Work to be completed
Present the lines as a Markdown table with the columns Row and Line, starting at the line that contains "3: (40, 53)" and ending at the line that contains "10: (929, 233)", both included. Number each row and leave out any blank lines.

Data for this exercise
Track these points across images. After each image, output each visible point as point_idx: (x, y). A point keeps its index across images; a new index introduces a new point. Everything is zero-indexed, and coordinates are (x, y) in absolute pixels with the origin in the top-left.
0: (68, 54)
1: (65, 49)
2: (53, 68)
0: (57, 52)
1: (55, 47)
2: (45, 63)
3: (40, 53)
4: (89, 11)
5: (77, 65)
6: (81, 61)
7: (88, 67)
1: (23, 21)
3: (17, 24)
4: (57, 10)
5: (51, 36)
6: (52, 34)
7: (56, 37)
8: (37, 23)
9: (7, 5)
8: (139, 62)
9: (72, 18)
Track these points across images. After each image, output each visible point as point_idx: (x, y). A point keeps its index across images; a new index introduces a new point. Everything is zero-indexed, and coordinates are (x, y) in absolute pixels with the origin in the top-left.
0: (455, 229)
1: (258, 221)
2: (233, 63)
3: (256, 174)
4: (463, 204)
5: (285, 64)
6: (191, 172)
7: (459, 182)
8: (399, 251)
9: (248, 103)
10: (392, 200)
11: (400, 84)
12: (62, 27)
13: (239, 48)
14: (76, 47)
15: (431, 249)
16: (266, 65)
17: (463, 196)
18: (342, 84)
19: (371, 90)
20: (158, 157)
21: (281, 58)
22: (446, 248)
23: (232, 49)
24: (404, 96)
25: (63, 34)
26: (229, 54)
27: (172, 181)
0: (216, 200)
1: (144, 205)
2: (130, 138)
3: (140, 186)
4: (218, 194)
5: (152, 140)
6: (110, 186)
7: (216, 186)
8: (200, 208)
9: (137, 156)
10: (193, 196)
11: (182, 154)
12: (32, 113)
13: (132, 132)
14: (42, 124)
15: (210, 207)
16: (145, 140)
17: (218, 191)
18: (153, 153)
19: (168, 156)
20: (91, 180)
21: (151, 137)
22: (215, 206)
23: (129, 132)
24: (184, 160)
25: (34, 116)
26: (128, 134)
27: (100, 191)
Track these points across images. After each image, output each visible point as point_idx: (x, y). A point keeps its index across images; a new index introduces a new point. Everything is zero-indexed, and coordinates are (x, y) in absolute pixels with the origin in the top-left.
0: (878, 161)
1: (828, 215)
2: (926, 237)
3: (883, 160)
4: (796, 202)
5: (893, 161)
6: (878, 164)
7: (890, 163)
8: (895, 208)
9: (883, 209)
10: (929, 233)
...
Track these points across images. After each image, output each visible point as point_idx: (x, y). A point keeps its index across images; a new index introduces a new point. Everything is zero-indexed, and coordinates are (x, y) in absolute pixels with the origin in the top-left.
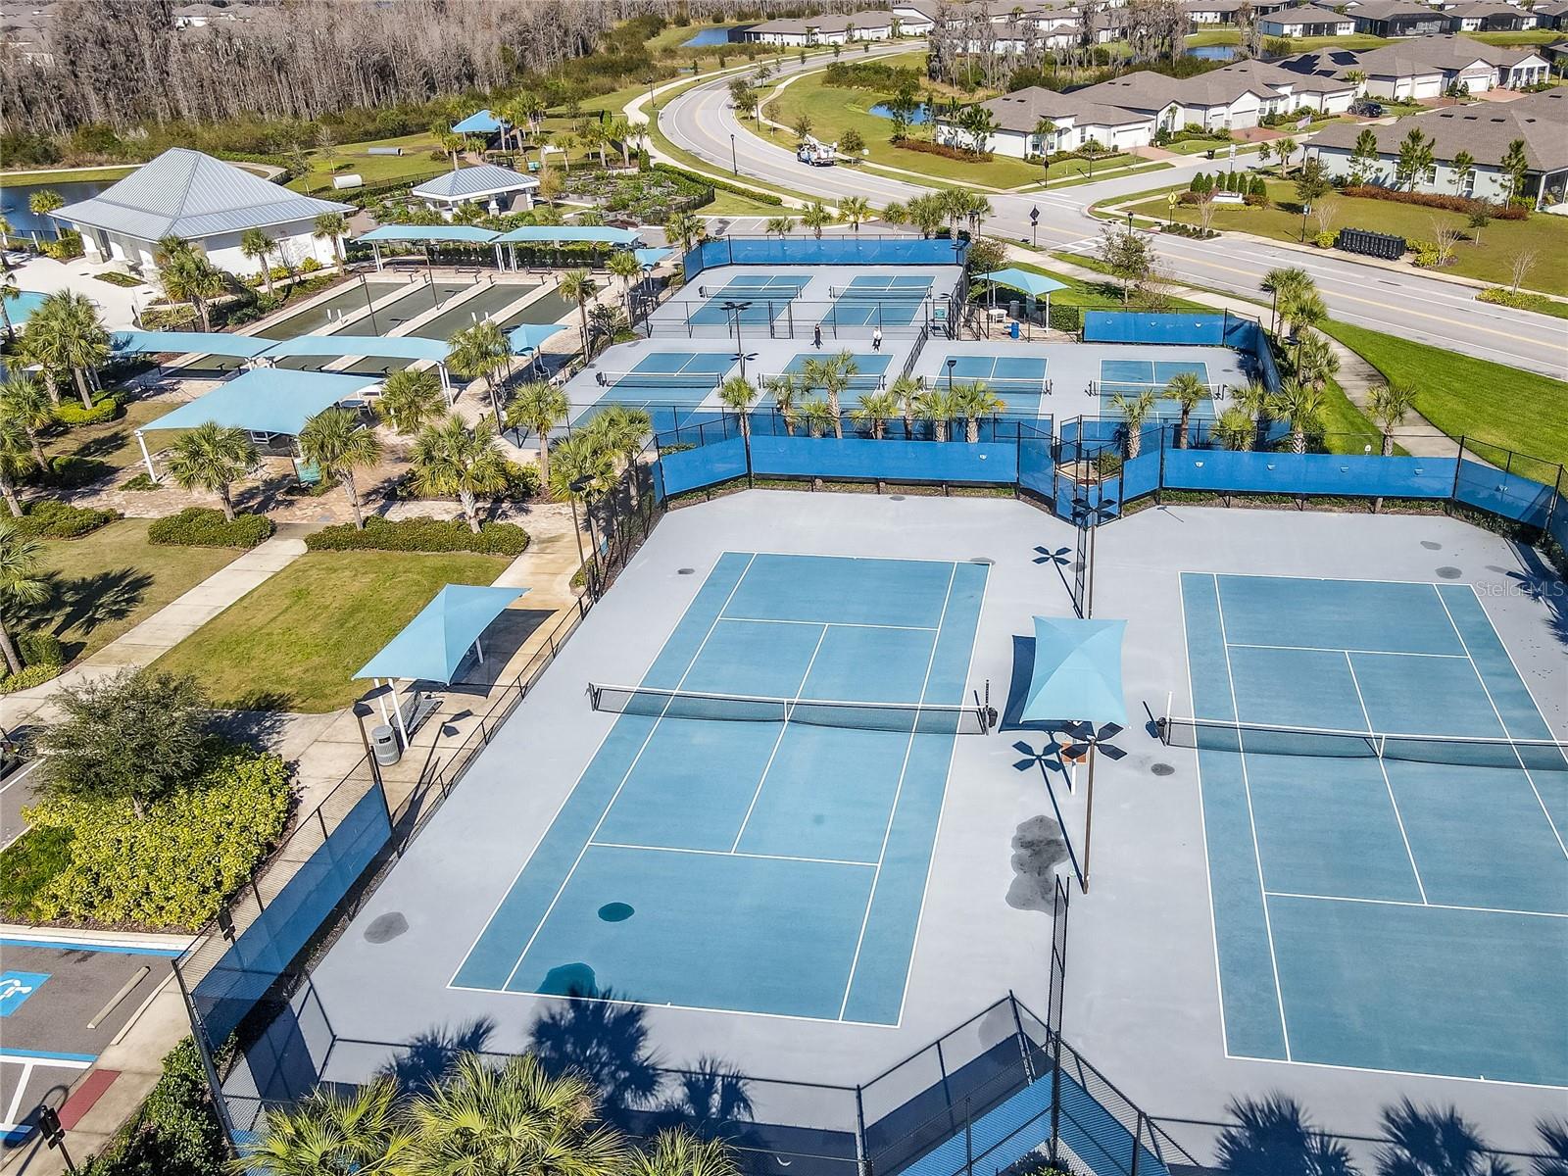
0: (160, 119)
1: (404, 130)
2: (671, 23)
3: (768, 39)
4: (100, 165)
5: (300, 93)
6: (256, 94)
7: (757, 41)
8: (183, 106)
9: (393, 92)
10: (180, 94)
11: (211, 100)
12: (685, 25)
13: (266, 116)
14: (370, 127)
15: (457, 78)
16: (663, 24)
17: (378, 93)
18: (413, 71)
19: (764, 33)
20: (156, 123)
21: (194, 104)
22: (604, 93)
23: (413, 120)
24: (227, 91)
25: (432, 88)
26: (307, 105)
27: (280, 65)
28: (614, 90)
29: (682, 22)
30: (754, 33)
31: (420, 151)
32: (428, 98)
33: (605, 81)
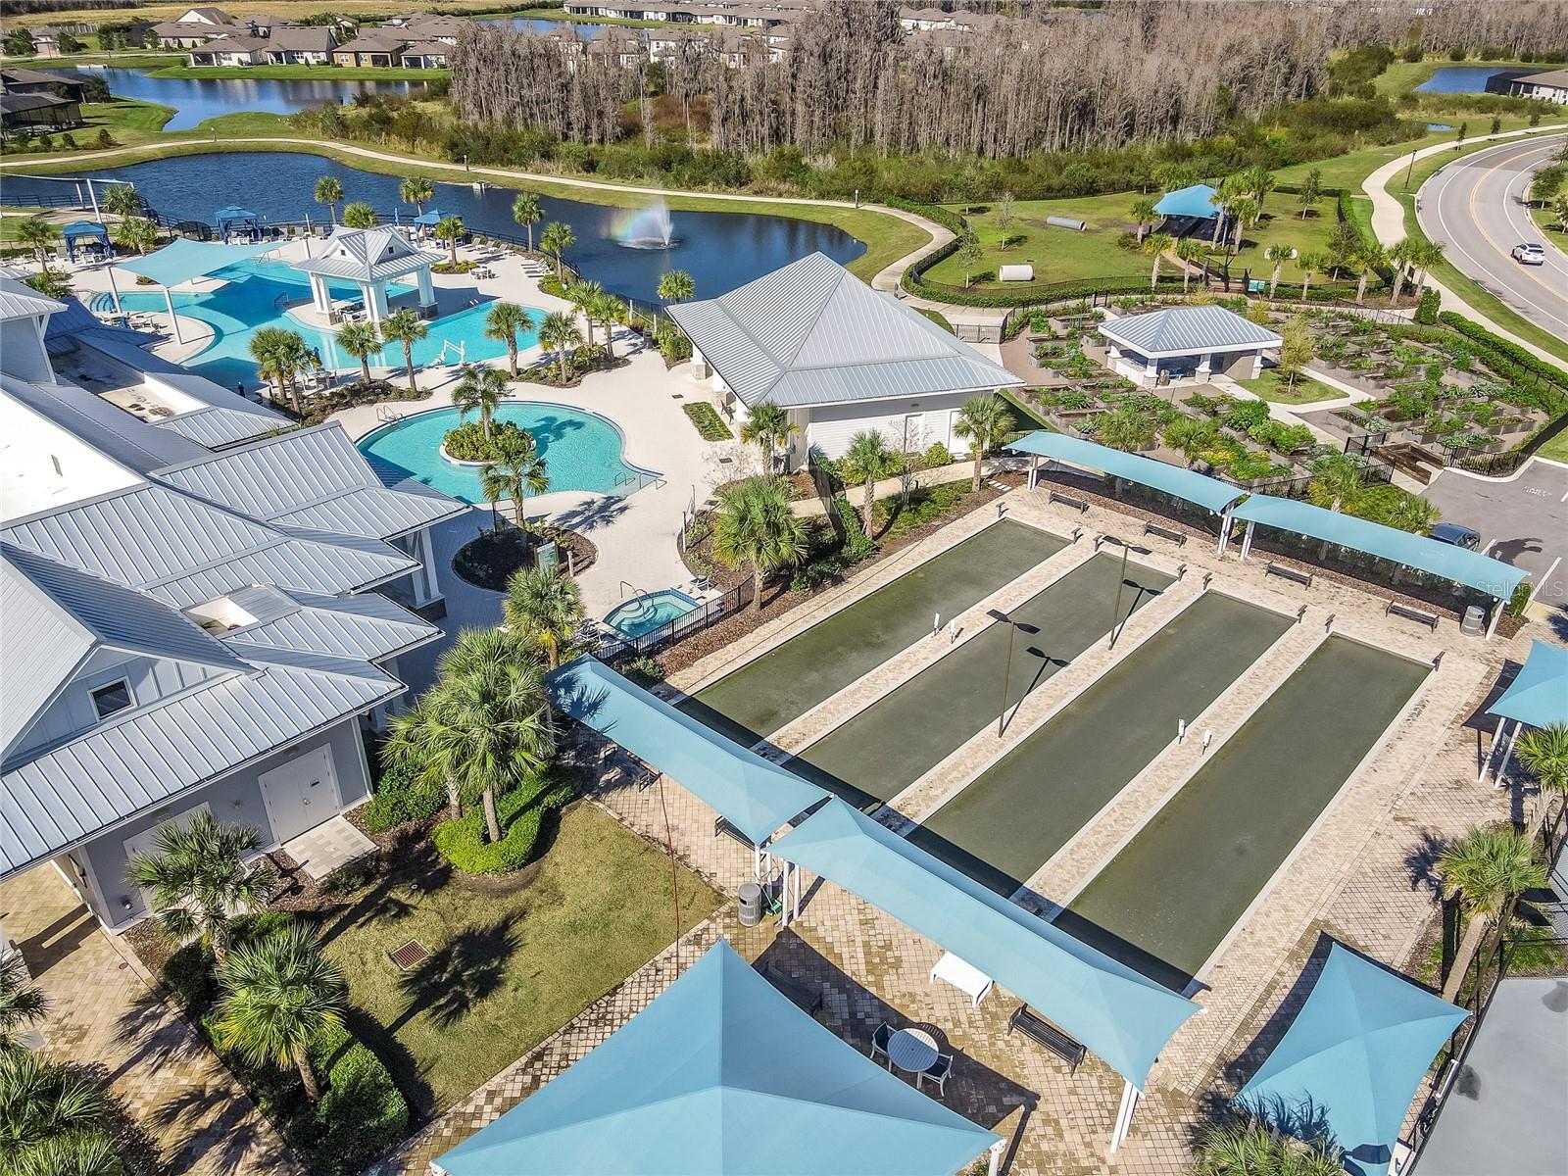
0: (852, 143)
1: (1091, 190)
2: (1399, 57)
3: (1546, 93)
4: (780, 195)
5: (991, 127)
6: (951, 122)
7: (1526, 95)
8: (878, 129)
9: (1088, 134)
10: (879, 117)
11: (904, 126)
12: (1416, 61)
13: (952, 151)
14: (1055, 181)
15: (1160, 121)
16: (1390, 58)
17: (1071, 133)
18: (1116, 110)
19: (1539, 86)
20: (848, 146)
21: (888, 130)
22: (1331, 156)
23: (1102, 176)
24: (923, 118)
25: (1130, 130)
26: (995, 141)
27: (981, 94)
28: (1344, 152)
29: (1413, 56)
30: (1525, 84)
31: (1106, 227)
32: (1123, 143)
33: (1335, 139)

Answer to the exercise
| Row | Line |
|---|---|
| 1 | 3: (40, 53) |
| 2 | 4: (89, 11) |
| 3 | 5: (77, 65) |
| 4 | 6: (81, 61) |
| 5 | 7: (88, 67) |
| 6 | 1: (23, 21) |
| 7 | 3: (17, 24) |
| 8 | 4: (57, 10) |
| 9 | 5: (51, 36) |
| 10 | 6: (52, 34) |
| 11 | 7: (56, 37) |
| 12 | 8: (37, 23) |
| 13 | 9: (7, 5) |
| 14 | 8: (139, 62) |
| 15 | 9: (72, 18) |
| 16 | Track these points across images. After each image, output each visible point as point_idx: (x, y). A point keeps its index across images; a new index introduces a new point. Everything is zero-indexed, and coordinates are (x, y) in absolute pixels with the origin in the top-left. |
| 17 | 0: (455, 229) |
| 18 | 1: (258, 221) |
| 19 | 2: (233, 63) |
| 20 | 3: (256, 174) |
| 21 | 4: (463, 204) |
| 22 | 5: (285, 64) |
| 23 | 6: (191, 172) |
| 24 | 7: (459, 182) |
| 25 | 8: (399, 251) |
| 26 | 9: (248, 103) |
| 27 | 10: (392, 200) |
| 28 | 11: (400, 84) |
| 29 | 12: (62, 27) |
| 30 | 13: (239, 48) |
| 31 | 14: (76, 47) |
| 32 | 15: (431, 249) |
| 33 | 16: (266, 65) |
| 34 | 17: (463, 196) |
| 35 | 18: (342, 84) |
| 36 | 19: (371, 90) |
| 37 | 20: (158, 157) |
| 38 | 21: (281, 58) |
| 39 | 22: (446, 248) |
| 40 | 23: (232, 49) |
| 41 | 24: (404, 96) |
| 42 | 25: (63, 34) |
| 43 | 26: (229, 54) |
| 44 | 27: (172, 181) |
| 45 | 0: (216, 200) |
| 46 | 1: (144, 205) |
| 47 | 2: (130, 138) |
| 48 | 3: (140, 186) |
| 49 | 4: (218, 194) |
| 50 | 5: (152, 140) |
| 51 | 6: (110, 186) |
| 52 | 7: (216, 186) |
| 53 | 8: (200, 208) |
| 54 | 9: (137, 156) |
| 55 | 10: (193, 196) |
| 56 | 11: (182, 154) |
| 57 | 12: (32, 113) |
| 58 | 13: (132, 132) |
| 59 | 14: (42, 124) |
| 60 | 15: (210, 207) |
| 61 | 16: (145, 140) |
| 62 | 17: (218, 191) |
| 63 | 18: (153, 153) |
| 64 | 19: (168, 156) |
| 65 | 20: (91, 180) |
| 66 | 21: (151, 137) |
| 67 | 22: (215, 206) |
| 68 | 23: (129, 132) |
| 69 | 24: (184, 160) |
| 70 | 25: (34, 116) |
| 71 | 26: (128, 134) |
| 72 | 27: (100, 191) |
| 73 | Track these points across images. After each image, output each visible point as point_idx: (x, y). A point keeps its index across images; a new index introduces a new point. Everything is zero-indexed, and coordinates are (x, y) in absolute pixels with the origin in the top-left. |
| 74 | 0: (878, 161) |
| 75 | 1: (828, 215) |
| 76 | 2: (926, 237) |
| 77 | 3: (883, 160) |
| 78 | 4: (796, 202) |
| 79 | 5: (893, 161) |
| 80 | 6: (878, 164) |
| 81 | 7: (890, 163) |
| 82 | 8: (895, 208) |
| 83 | 9: (883, 209) |
| 84 | 10: (929, 233) |